Thorough research on all potential purchases is essential. It is important that you complete this research before the day of the sale. There are definite risks when buying tax foreclosure and tax-title properties. Even County-owned surplus sales might present risks. Buying property without doing complete research can result in unwanted and costly surprises.

Warning: Even the most diligent research efforts may not uncover all difficulties or unexpected problems.

The Best Place to Begin

The Treasurer's Office will provide as much information as it has available. Title reports, maps, appraisal sheets, and tax information, are some items that will help you in your research. The Treasurer's Office is only a starting point though. Sometimes the information available is minimal. It is up to the buyer to pursue other resources. Maps, and some other parcel information, may be found by searching for the parcel on our website. Once you have searched, and located the parcel in question, various tabs near the top of the screen will be available to you. These tabs will provide information from our Assessor  /Treasurer database.

If you're ready for the auction, proceed to our Property Auction Process page for additional information on the process.

Other Resources

  • Building, Zoning, Land Use - Questions on building restrictions, zoning, use restrictions and controls, and others should be reviewed before any purchase. City and County engineering, building and codes, and planning departments are good places to get information.
  • Title Insurance - Some title companies will not provide title insurance for up to ten years from the date of sale. Policies vary with each title company. If you are planning to build, title insurance may be important to you.
  • Assessments - Many parcels have local improvements or special assessments for which payment will be due. Check to find what districts or associations service the parcel you are researching. Some assessments are collected by the Treasurer's Office and some are not. To avoid expensive surprises, become aware of these before the sale.
  • Local Ordinances - Some properties may have easements, use restrictions, zoning or other land use controls. We sell all properties subject to applicable city or county ordinances. The existence of these is the buyer's responsibility to detect.
  • Community Association Dues - We sell all properties subject to restrictive covenants, if any allowing for imposition of community association fees.
  • Easements - All easements that are 3 years and older, are unaffected by tax foreclosure. Easements are listed on the title search and are on record at the Whatcom County Auditor's Office.
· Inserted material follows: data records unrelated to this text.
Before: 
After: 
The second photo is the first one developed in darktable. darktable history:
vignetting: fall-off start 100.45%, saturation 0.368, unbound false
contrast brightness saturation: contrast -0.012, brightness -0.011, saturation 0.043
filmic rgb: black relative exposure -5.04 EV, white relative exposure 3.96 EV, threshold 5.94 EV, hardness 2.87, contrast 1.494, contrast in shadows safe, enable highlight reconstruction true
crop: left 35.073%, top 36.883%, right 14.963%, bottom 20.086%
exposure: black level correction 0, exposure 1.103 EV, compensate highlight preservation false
    Please be advised: These parcels are privately owned until the conclusion of the auction. Any site inspection of the listed parcels must be done so with the authorization of the current parcel owner. Anyone inspecting these parcels from anywhere other than the public right-of-way does so without the authorization of Whatcom County. Please respect the property rights of the parcel owners.
  • Physical Inspection - We strongly recommend that you visit the property sites you are researching. Look at exactly what is being offered for sale. Is there access to the parcel? Can you accurately identify property boundaries? Are neighbors using the parcel? These are a few of the questions that you may want to ask.
  • Improvements - If there are improvements on the parcel, you should find out if they go with the land and how they are currently being used.